Ironically, this is what led him to agree to the 2005 remake, because he wanted to see it done right. Perhaps they shouldn’t have gotten the director of Blank Check to do it. Poor Carpenter just can’t get his shit together the last few years, eh?

 
A Moment of Piss: Jamie Lee Curtis- “Bad things seem to happen to me.”  Oh ho ho! Way to take us out of the film!
 
These Ain’t Chopped Liver Alternatives: The Mist, Dead and Buried, The Changeling, and the Collective Works of John Carpenter (with the exception of Pro-Life, which is an abortion).

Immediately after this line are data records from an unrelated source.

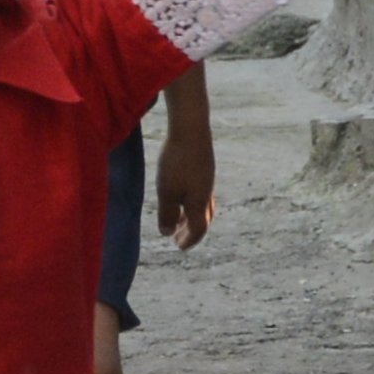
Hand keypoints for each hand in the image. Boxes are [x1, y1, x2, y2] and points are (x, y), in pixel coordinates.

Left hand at [153, 110, 215, 250]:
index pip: (199, 228)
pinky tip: (180, 192)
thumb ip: (167, 213)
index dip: (189, 239)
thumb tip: (166, 233)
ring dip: (190, 215)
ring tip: (177, 219)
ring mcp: (207, 177)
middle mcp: (207, 192)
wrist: (191, 127)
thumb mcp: (166, 191)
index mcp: (199, 202)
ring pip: (202, 204)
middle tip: (177, 237)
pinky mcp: (203, 165)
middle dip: (190, 230)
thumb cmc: (176, 161)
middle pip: (203, 218)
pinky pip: (200, 190)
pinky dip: (190, 200)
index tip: (179, 246)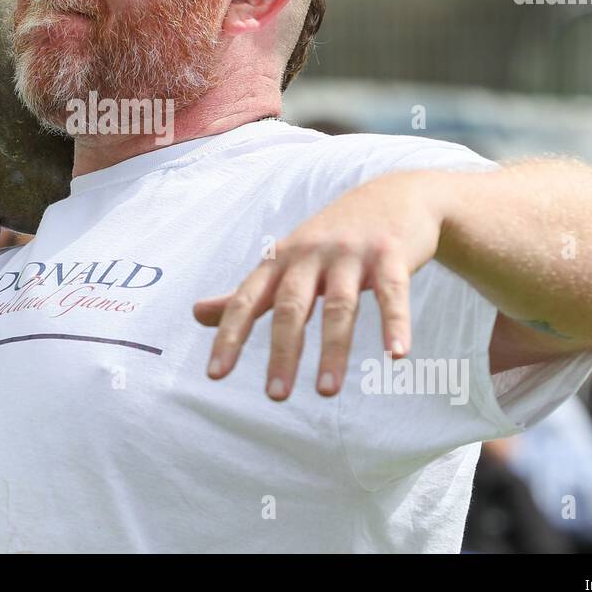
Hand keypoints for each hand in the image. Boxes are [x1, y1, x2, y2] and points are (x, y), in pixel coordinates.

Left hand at [192, 171, 445, 400]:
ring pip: (339, 306)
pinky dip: (394, 324)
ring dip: (333, 351)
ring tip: (326, 393)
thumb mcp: (285, 260)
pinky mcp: (391, 254)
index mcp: (280, 260)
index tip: (215, 375)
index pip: (246, 300)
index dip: (229, 336)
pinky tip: (397, 356)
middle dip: (282, 352)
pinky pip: (392, 293)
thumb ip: (247, 293)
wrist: (395, 194)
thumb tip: (195, 314)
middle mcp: (310, 254)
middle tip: (275, 396)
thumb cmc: (332, 237)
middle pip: (291, 306)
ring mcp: (351, 253)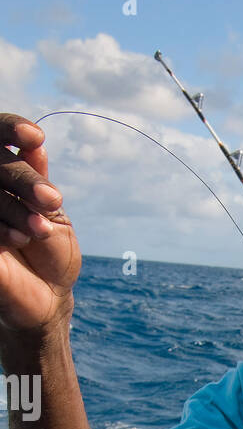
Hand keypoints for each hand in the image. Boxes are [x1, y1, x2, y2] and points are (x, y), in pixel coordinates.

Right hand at [0, 114, 80, 340]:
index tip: (34, 137)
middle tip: (51, 200)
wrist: (46, 299)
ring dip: (15, 209)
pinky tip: (19, 239)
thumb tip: (35, 145)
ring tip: (40, 232)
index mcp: (5, 177)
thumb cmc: (50, 253)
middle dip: (24, 179)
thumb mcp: (51, 214)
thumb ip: (38, 180)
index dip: (9, 129)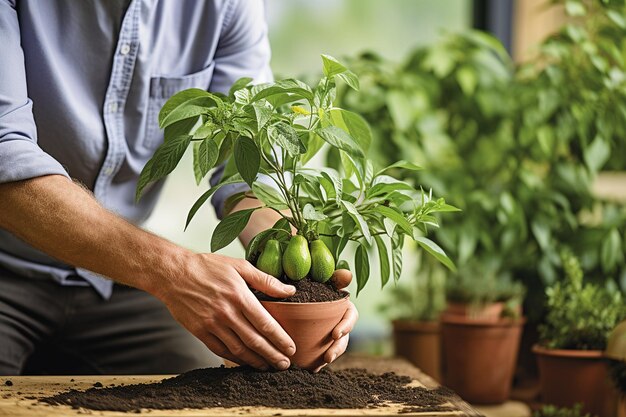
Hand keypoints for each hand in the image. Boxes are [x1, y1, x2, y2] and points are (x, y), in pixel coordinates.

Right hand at [156, 252, 296, 369]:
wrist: (173, 274)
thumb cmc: (206, 267)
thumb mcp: (239, 266)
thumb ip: (265, 280)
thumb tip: (289, 290)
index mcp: (239, 296)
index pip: (265, 323)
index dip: (280, 339)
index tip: (291, 348)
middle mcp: (226, 313)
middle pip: (255, 340)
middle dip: (272, 355)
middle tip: (285, 364)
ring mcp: (212, 324)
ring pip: (238, 349)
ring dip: (256, 361)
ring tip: (268, 367)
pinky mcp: (200, 332)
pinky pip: (221, 350)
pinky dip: (235, 359)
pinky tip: (245, 362)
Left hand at [315, 269, 358, 371]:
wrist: (293, 292)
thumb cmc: (311, 284)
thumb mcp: (321, 279)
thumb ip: (334, 277)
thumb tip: (348, 274)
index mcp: (343, 307)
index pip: (350, 317)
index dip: (346, 326)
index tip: (335, 334)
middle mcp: (338, 321)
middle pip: (343, 338)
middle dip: (337, 349)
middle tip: (328, 357)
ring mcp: (328, 333)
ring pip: (333, 348)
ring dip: (329, 357)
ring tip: (318, 366)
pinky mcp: (319, 341)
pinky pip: (320, 353)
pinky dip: (317, 362)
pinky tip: (310, 368)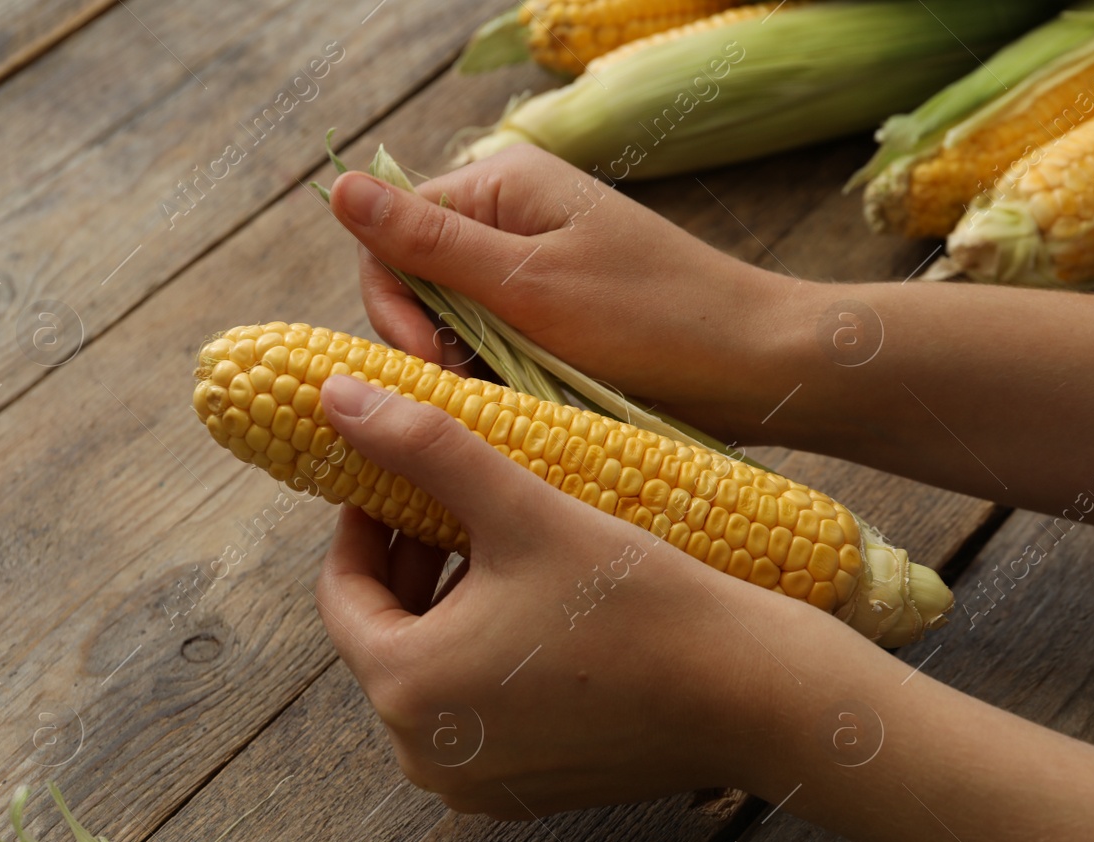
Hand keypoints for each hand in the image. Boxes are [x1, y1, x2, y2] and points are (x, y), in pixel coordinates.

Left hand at [311, 371, 847, 816]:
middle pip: (387, 635)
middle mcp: (425, 755)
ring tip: (503, 548)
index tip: (397, 475)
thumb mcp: (523, 510)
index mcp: (406, 688)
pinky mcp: (525, 794)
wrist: (749, 694)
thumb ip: (424, 447)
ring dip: (451, 610)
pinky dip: (488, 660)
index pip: (343, 592)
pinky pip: (478, 715)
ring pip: (433, 675)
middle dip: (413, 565)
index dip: (364, 524)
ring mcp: (476, 785)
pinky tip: (539, 612)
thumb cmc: (638, 601)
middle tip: (457, 503)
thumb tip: (333, 395)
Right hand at [326, 146, 799, 446]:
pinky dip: (503, 378)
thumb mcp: (529, 284)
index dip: (393, 302)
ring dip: (467, 366)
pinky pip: (500, 344)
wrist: (754, 366)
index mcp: (503, 184)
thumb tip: (338, 188)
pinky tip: (526, 405)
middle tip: (466, 389)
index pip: (394, 234)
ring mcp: (540, 268)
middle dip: (430, 340)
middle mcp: (515, 216)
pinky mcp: (561, 316)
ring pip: (457, 322)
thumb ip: (432, 243)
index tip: (431, 361)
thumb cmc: (652, 318)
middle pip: (420, 280)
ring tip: (508, 400)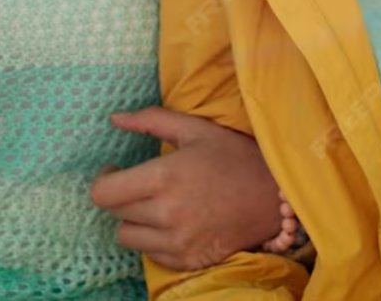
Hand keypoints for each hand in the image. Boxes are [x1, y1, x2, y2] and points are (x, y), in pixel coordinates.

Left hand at [89, 106, 282, 271]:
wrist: (276, 198)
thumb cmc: (236, 157)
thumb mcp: (196, 129)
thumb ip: (151, 120)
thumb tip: (114, 118)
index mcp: (165, 177)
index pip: (104, 193)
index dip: (104, 180)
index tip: (116, 171)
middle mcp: (167, 214)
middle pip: (114, 213)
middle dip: (121, 196)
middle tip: (140, 184)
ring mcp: (177, 243)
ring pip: (127, 236)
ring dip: (134, 220)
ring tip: (155, 204)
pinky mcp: (187, 261)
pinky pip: (150, 253)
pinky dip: (154, 239)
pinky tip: (173, 222)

Nick Nunziata Agrees: The problem with The Fog is that it’s a
Carpenter film. It’s lumped in with his classic works when in reality it’s
a pretty good film with some great atmospheric moments [and Tom Atkins!] but
one that is paced like an unmotivated glacier and with a great concept that is
executed at about only 70% effectiveness. It’s such an iconic title. The
artwork and trailer and the whole vibe of the movie is ominous and reeks of “classic
ghost story”. And then there’s the John Carpenter factor. I truly
feel that a lot of the love this film gets is piggybacked on his truly classic
works, and this one to me is a bit more minor. It was one of his few films I
thought a remake might have been good for, but obviously that’s not the
case.

But in the pantheon of classic horror movies, there’s
just no place for this one. It just has the distinction of being one of the
films to arrive during Carpenter’s golden years, and though the acting is
pretty damn solid and there are some great little moments, it’s hard to
believe that folks will defend this film so vehemently. The Sea and Ghosts are
an amazing pair and they go a long way towards building up the mystique to
warrant a classic tale. Not here though. Just a decent if unspectacular little
film from a great chain smoker.

Jeremy Smith Disagrees: I could argue that no one considered The Fog much of an artistic success in the first place and leave it at that, but Alex left the barn door open when he equated Carpenter’s 1980 mood piece with Ghosts of Mars. For all its pacing issues, The Fog is at least a beautifully composed (visually and musically) ghost story with a more than reasonable eighty-nine-minute run time. And while I’ve sat through seventy-minute movies that lasted a seeming eternity, Carpenter’s use of the 2.35 frame is so consistently stunning that the go-nowhere narrative hardly matters. The medium would be in much better shape today if film students were forced to watch everything Carpenter did (for the big screen) between Assault on Precinct 13 and They Live. If you want to whup up on prime-time Carpenter, give the uninspired Christine a few more lashings, but leave The Fog alone. It may be minor, but it’s more intriguing than most horror films I see nowadays. Atmosphere goes a long way in this genre.